Yeşil derin devlet

AKP’nin gerilemesiyle birlikte bazı karanlık olaylar da çorap söküğü gibi peşpeşe ortalığa döküldü. Koalisyon tartışmaları arasında davulcunun gazı gibi gürültüye giden “işlerden” son zamanlarda ortaya çıkan bazılarını hatırlatayım.

- 1970’lerin karanlık isimlerinden Fehmi Altınbilek, Çetin Oğuz adını almıştı, Albaylıktan emekliydi. 7 Haziran seçimi günü silahlı saldırıya uğradı. Olayla ilgili olarak oldukça karışık biri gözaltına alındı. Ayrıca Albay Altınbilek’in, Cemaat’in 160 kişilik yasadışı dinleme listesinde yer aldığı ortaya çıktı. 25 Ocak’ta “Fehmi Altınbilek ve ekibinden uzak durun” tweet’i atan ve hesabı yöneten kişilerin, İstanbul İstihbarat Şube Müdürlüğü’nde görevliyken yasadışı telefon dinlemesi yaptıkları iddiasıyla meslekten ihraç edilen polisler olduğu saptandı.

- MİT TIR’larını durduran Savcı Özcan Şişman, mahkemede yaptığı savunmada Reyhanlı (52 kişi öldü), Cilvegözü (13 kişi öldü) ve Ulukışla (bir asker, bir polis, bir kamyon şoförü öldü) saldırılarında MİT’in parmağı olduğunu öne sürdü. (HDP’nin Diyarbakır mitingindeki patlamada kimin parmağı olduğu ise herkesin bildiği bir sır!)

-TPAO çalışanı Cevzet Soysal’ın 1998′de kaçırılarak öldürülmesine ilişkin 14′ü polis, 19 kişi gözaltına alındı. Soruşturma İstanbul Cumhuriyet Başsavcılığı’nca yürütülüyor ve Fetullah Gülen bu polisleri azmettirmekle suçlanıyor. Firari durumda bulunan dönemin bölge imamı Bahattin Karataş’ın, Soysal’ın durumuyla ilgili bilgileri Gülen’e aktardığı, Gülen’in de infaz talimatını verdiği öne sürülüyor.

____________

Yapılacak İşler:
**1)** “Yeşil derin devlet” metnini iki cümleyle özetleyin.
**2)** Metinden “- MİT TIR’larını” sözcüklerinden başlayıp “bildiği bir sır!)” sözcükleri de dahil olmak üzere olan kısmı hiçbir değişiklik yapmadan yazın.
Malzemenin metinle ilgili bu işlerde hiçbir rolü yoktur.

Eldeki Veriler:
____________

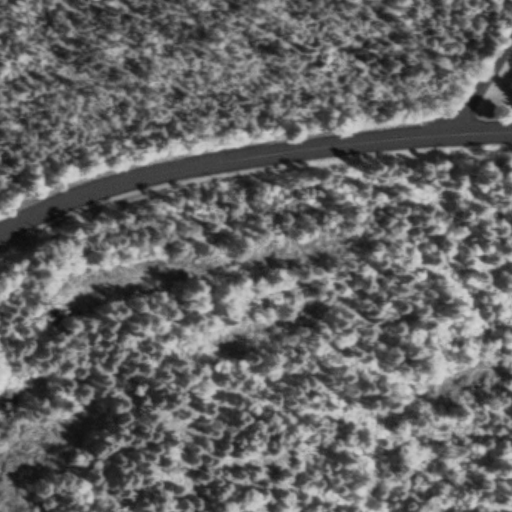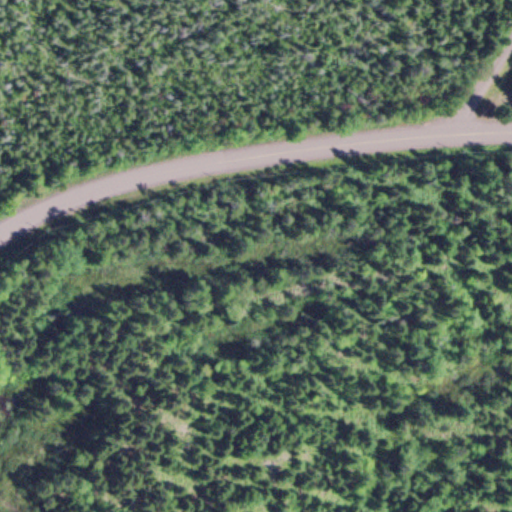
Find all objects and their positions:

____________

Görev Yanıtları:
**1)** AKP'nin gerilemesiyle birlikte bazı karanlık olaylar peşpeşe ortaya döküldü ve bunların son zamanlarda ortaya çıkan bazıları hatırlatılıyor. Bunlar arasında emekli Albay Fehmi Altınbilek'in 7 Haziran seçimi günü silahlı saldırıya uğraması, Savcı Özcan Şişman'ın Reyhanlı, Cilvegözü ve Ulukışla saldırılarında MİT'in parmağı olduğunu öne sürmesi ve TPAO çalışanı Cevzet Soysal'ın 1998'de öldürülmesine ilişkin 14'ü polis 19 kişinin gözaltına alınması yer alıyor.

**2)**
- MİT TIR’larını durduran Savcı Özcan Şişman, mahkemede yaptığı savunmada Reyhanlı (52 kişi öldü), Cilvegözü (13 kişi öldü) ve Ulukışla (bir asker, bir polis, bir kamyon şoförü öldü) saldırılarında MİT’in parmağı olduğunu öne sürdü. (HDP’nin Diyarbakır mitingindeki patlamada kimin parmağı olduğu ise herkesin bildiği bir sır!)